The book begins with the heresy trial of Charles Augustus Briggs. It took place in Washington, D.C. in 1893, which isn’t the place you’d normally imagine a heresy trial. Briggs’ crime was claiming “there was no reason to think that each and every word of [the Bible] came from God,” and that “it was obvious that the Bible contained numerous errors.” In other words, Briggs had embraced modern biblical scholarship.
The Briggs trial forms the frame of the introductory chapter, which explains the development of such modern ways of looking at the Bible, and these 45 pages alone are worth the price of admission. Prior to this, Richard Friedman’s Who Wrote the Bible? was probably the best explication of modern biblical scholarship for the lay reader, but in just a handful of pages, Kugel simplifies the trajectory from ancient interpretation to modern revision.
The rest of the book hops through various excerpts from the Hebrew Bible (Old Testament for the Christian readers). Each chapter follows a simple structure, beginning with an outline of the events described in the Bible. Following this, Kugel discusses how ancient interpreters went about explaining the various difficulties and complexities of the narratives, and then he closes by giving the modernist counter-point. The idea is simple. There’s the old way. Here’s the new way. Which way is better?
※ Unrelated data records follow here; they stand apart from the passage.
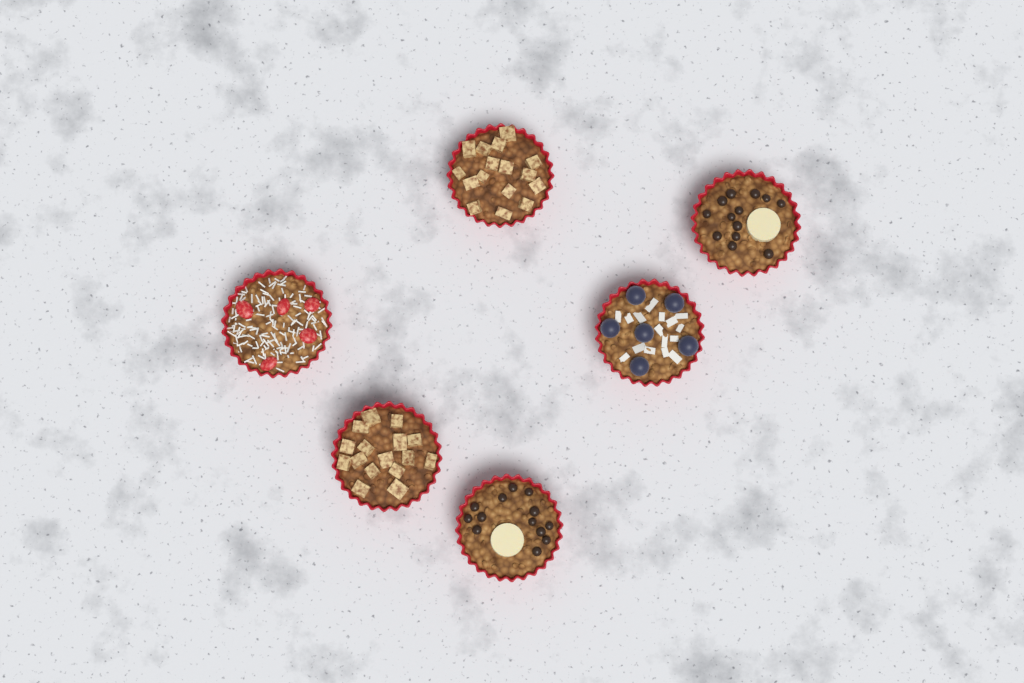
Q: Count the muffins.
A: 6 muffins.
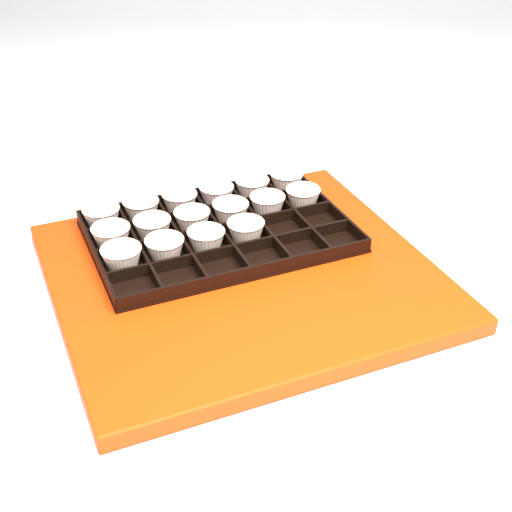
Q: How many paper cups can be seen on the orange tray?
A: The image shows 16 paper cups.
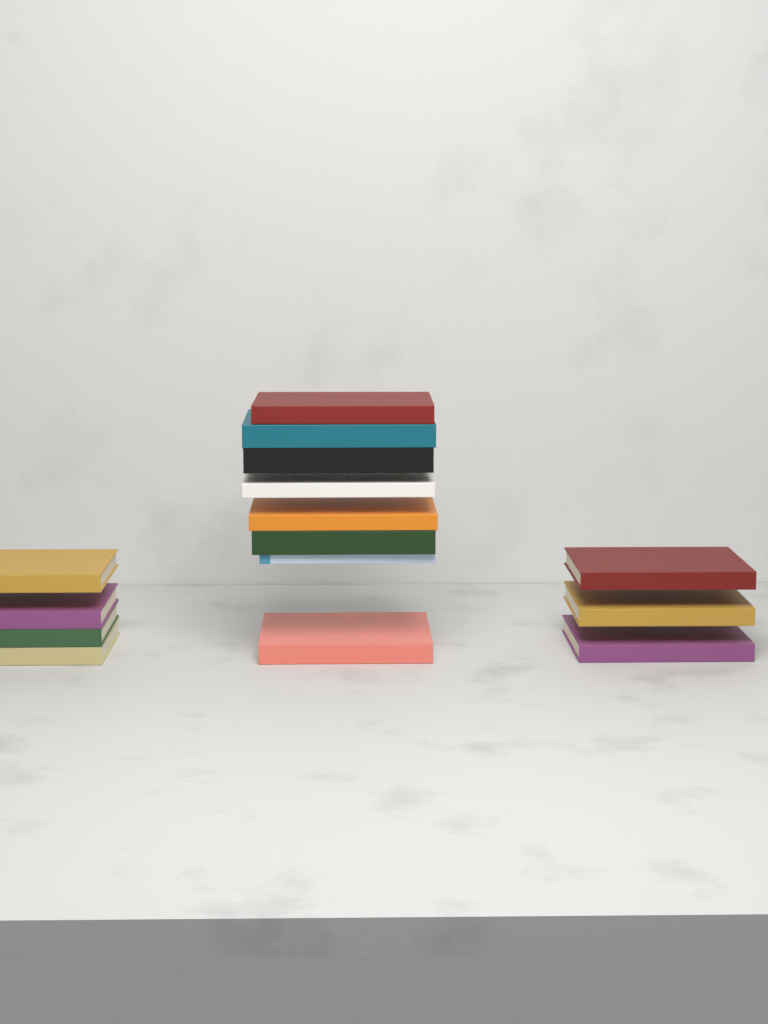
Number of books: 15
Kugel takes pains not to try and pick sides, overtly in any case. His goal is to show the failings and strengths of each, or so he says. “On the one hand, the ancient interpreters’ way is crucial for what most people still wish to believe about the Bible and its message. On the other hand, the way of modern scholars, which seems to make good, scientific sense, has undermined a great deal of what those ancient interpreters said,” he writes in the brief introduction. “So what are we to do?” For that he doesn’t posit an answer, not until some 680 pages later.
“For Judaism,” and Kugel is in addition to being a scholar, also an Orthodox Jew, “the crucial element in Scripture has always been … ‘to serve the Lord your God with all your heart and all your soul.’ With such a purpose foremost, the Bible’s original component texts easily lent themselves to flexible reinterpretation.”
In other words, subscribing to one view or another is somewhat beside the point. Struggling with the text as a means of serving God is all that really matters, whether you take a modernist or a traditionalist view. That he makes this point in a final chapter that seems much less focused, much more a meandering mass, than the 661-pages that came before it, doesn’t help engender confidence in his conclusion.
The truth is, the book works in one very important way, and it fails in the way I think Kugel wanted it to succeed. First, how did it work? Most people walk around with moderately informed (at best) ideas about biblical interpretation, almost always crafted by ancient conceptions. Modernist readers are to be forgiven for seeing the mass of contradiction and throwing up their hands. One can only hope this text lands in those outstretched hands, because none has so efficiently laid bare the challenges presented in Bible texts and the different ways of dissecting them, new and old.
In that regard, as a guide to understanding modern reinterpretation of the text, it empowers readers to continue interpreting, and as a means of reinforcing faith, there really is no better prescription. But if Kugel had hoped his work would lead people to see some kind of synergy in the interpretative process, something that would allow them to look beyond the obvious conflicts between ancient and modern views of the Bible, it didn’t really come together that way.
That’s a shame, but not much of one. For the biblically interested, this is still required reading. After all, in achieving the first thing, no small task itself, does it really matter if Kugel succeeded in his larger goal?